# WORK TO COMPLETE
Copy every line of the records below verbatim, keeping each one unchanged.

★ ★ ★ ★ ★

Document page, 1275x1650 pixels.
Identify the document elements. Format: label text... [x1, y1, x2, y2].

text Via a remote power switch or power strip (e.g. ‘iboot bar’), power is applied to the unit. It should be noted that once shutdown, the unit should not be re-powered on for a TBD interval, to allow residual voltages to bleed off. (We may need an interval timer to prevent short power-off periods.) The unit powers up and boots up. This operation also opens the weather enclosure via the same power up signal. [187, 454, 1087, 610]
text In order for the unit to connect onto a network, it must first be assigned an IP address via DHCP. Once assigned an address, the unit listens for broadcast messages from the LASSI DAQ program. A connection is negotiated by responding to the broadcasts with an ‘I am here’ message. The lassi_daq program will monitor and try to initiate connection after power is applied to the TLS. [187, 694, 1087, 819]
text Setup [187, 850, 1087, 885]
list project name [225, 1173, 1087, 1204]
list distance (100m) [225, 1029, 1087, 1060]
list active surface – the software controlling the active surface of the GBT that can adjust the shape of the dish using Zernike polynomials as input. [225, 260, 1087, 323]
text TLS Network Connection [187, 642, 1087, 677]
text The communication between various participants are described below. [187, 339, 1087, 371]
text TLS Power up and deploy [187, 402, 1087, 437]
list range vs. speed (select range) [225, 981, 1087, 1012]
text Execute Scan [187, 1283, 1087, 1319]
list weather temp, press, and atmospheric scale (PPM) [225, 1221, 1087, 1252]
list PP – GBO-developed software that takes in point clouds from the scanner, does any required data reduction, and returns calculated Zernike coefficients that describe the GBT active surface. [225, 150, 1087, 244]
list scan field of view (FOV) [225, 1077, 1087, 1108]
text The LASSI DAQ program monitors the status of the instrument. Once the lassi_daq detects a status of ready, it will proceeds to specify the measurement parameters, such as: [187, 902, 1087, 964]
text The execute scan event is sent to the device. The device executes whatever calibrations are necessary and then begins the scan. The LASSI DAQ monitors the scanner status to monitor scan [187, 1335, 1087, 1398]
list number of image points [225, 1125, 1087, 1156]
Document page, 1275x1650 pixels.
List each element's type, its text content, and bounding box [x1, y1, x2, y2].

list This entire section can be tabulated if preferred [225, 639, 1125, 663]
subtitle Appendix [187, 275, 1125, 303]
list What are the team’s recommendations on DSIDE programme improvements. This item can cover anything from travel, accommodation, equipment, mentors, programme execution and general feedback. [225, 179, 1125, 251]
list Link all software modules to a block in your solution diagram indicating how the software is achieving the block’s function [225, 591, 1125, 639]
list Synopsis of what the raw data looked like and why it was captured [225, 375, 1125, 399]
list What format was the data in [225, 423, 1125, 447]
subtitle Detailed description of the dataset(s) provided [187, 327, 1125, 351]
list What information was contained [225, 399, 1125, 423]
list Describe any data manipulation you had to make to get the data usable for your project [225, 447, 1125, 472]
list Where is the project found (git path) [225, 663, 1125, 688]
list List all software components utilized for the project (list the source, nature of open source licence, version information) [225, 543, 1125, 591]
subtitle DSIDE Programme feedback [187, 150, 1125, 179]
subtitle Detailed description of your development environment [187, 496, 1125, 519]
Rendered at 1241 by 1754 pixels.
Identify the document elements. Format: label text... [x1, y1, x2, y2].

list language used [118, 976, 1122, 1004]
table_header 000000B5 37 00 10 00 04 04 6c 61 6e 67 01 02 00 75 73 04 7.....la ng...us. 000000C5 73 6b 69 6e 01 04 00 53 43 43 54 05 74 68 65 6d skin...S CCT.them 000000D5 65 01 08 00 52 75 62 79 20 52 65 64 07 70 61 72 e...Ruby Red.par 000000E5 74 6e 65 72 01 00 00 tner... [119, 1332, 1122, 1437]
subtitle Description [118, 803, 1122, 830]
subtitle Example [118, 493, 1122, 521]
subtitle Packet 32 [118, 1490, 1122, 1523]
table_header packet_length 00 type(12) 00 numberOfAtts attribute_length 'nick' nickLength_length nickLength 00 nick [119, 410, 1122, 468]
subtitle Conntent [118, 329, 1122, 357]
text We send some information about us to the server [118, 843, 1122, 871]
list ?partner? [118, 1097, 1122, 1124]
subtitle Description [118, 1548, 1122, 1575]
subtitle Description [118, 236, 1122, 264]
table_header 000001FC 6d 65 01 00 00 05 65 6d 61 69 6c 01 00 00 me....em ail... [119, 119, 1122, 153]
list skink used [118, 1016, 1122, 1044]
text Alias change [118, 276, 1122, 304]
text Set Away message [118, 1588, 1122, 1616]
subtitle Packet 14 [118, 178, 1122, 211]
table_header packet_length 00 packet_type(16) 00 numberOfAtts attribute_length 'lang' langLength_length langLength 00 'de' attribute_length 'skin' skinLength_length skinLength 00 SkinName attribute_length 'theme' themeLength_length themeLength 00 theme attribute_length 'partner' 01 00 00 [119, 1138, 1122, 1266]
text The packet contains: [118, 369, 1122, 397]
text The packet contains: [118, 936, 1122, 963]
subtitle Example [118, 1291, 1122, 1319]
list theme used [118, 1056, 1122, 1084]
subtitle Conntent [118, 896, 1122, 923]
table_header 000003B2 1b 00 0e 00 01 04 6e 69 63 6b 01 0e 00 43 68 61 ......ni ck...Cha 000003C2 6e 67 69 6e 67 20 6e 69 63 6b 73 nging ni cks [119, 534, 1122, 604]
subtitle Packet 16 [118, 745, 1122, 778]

★ ★ ★ ★ ★

# ANSWER TO THE TASK
Document page, 1275x1650 pixels.
Identify the document elements. Format: label text... [x1, y1, x2, y2].

text Via a remote power switch or power strip (e.g. ‘iboot bar’), power is applied to the unit. It should be noted that once shutdown, the unit should not be re-powered on for a TBD interval, to allow residual voltages to bleed off. (We may need an interval timer to prevent short power-off periods.) The unit powers up and boots up. This operation also opens the weather enclosure via the same power up signal. [187, 454, 1087, 610]
text In order for the unit to connect onto a network, it must first be assigned an IP address via DHCP. Once assigned an address, the unit listens for broadcast messages from the LASSI DAQ program. A connection is negotiated by responding to the broadcasts with an ‘I am here’ message. The lassi_daq program will monitor and try to initiate connection after power is applied to the TLS. [187, 694, 1087, 819]
text Setup [187, 850, 1087, 885]
list project name [225, 1173, 1087, 1204]
list distance (100m) [225, 1029, 1087, 1060]
list active surface – the software controlling the active surface of the GBT that can adjust the shape of the dish using Zernike polynomials as input. [225, 260, 1087, 323]
text TLS Network Connection [187, 642, 1087, 677]
text The communication between various participants are described below. [187, 339, 1087, 371]
text TLS Power up and deploy [187, 402, 1087, 437]
list range vs. speed (select range) [225, 981, 1087, 1012]
text Execute Scan [187, 1283, 1087, 1319]
list weather temp, press, and atmospheric scale (PPM) [225, 1221, 1087, 1252]
list PP – GBO-developed software that takes in point clouds from the scanner, does any required data reduction, and returns calculated Zernike coefficients that describe the GBT active surface. [225, 150, 1087, 244]
list scan field of view (FOV) [225, 1077, 1087, 1108]
text The LASSI DAQ program monitors the status of the instrument. Once the lassi_daq detects a status of ready, it will proceeds to specify the measurement parameters, such as: [187, 902, 1087, 964]
text The execute scan event is sent to the device. The device executes whatever calibrations are necessary and then begins the scan. The LASSI DAQ monitors the scanner status to monitor scan [187, 1335, 1087, 1398]
list number of image points [225, 1125, 1087, 1156]
Document page, 1275x1650 pixels.
List each element's type, its text content, and bounding box [x1, y1, x2, y2].

list This entire section can be tabulated if preferred [225, 639, 1125, 663]
subtitle Appendix [187, 275, 1125, 303]
list What are the team’s recommendations on DSIDE programme improvements. This item can cover anything from travel, accommodation, equipment, mentors, programme execution and general feedback. [225, 179, 1125, 251]
list Link all software modules to a block in your solution diagram indicating how the software is achieving the block’s function [225, 591, 1125, 639]
list Synopsis of what the raw data looked like and why it was captured [225, 375, 1125, 399]
list What format was the data in [225, 423, 1125, 447]
subtitle Detailed description of the dataset(s) provided [187, 327, 1125, 351]
list What information was contained [225, 399, 1125, 423]
list Describe any data manipulation you had to make to get the data usable for your project [225, 447, 1125, 472]
list Where is the project found (git path) [225, 663, 1125, 688]
list List all software components utilized for the project (list the source, nature of open source licence, version information) [225, 543, 1125, 591]
subtitle DSIDE Programme feedback [187, 150, 1125, 179]
subtitle Detailed description of your development environment [187, 496, 1125, 519]
Rendered at 1241 by 1754 pixels.
Identify the document elements. Format: label text... [x1, y1, x2, y2].

list language used [118, 976, 1122, 1004]
table_header 000000B5 37 00 10 00 04 04 6c 61 6e 67 01 02 00 75 73 04 7.....la ng...us. 000000C5 73 6b 69 6e 01 04 00 53 43 43 54 05 74 68 65 6d skin...S CCT.them 000000D5 65 01 08 00 52 75 62 79 20 52 65 64 07 70 61 72 e...Ruby Red.par 000000E5 74 6e 65 72 01 00 00 tner... [119, 1332, 1122, 1437]
subtitle Description [118, 803, 1122, 830]
subtitle Example [118, 493, 1122, 521]
subtitle Packet 32 [118, 1490, 1122, 1523]
table_header packet_length 00 type(12) 00 numberOfAtts attribute_length 'nick' nickLength_length nickLength 00 nick [119, 410, 1122, 468]
subtitle Conntent [118, 329, 1122, 357]
text We send some information about us to the server [118, 843, 1122, 871]
list ?partner? [118, 1097, 1122, 1124]
subtitle Description [118, 1548, 1122, 1575]
subtitle Description [118, 236, 1122, 264]
table_header 000001FC 6d 65 01 00 00 05 65 6d 61 69 6c 01 00 00 me....em ail... [119, 119, 1122, 153]
list skink used [118, 1016, 1122, 1044]
text Alias change [118, 276, 1122, 304]
text Set Away message [118, 1588, 1122, 1616]
subtitle Packet 14 [118, 178, 1122, 211]
table_header packet_length 00 packet_type(16) 00 numberOfAtts attribute_length 'lang' langLength_length langLength 00 'de' attribute_length 'skin' skinLength_length skinLength 00 SkinName attribute_length 'theme' themeLength_length themeLength 00 theme attribute_length 'partner' 01 00 00 [119, 1138, 1122, 1266]
text The packet contains: [118, 369, 1122, 397]
text The packet contains: [118, 936, 1122, 963]
subtitle Example [118, 1291, 1122, 1319]
list theme used [118, 1056, 1122, 1084]
subtitle Conntent [118, 896, 1122, 923]
table_header 000003B2 1b 00 0e 00 01 04 6e 69 63 6b 01 0e 00 43 68 61 ......ni ck...Cha 000003C2 6e 67 69 6e 67 20 6e 69 63 6b 73 nging ni cks [119, 534, 1122, 604]
subtitle Packet 16 [118, 745, 1122, 778]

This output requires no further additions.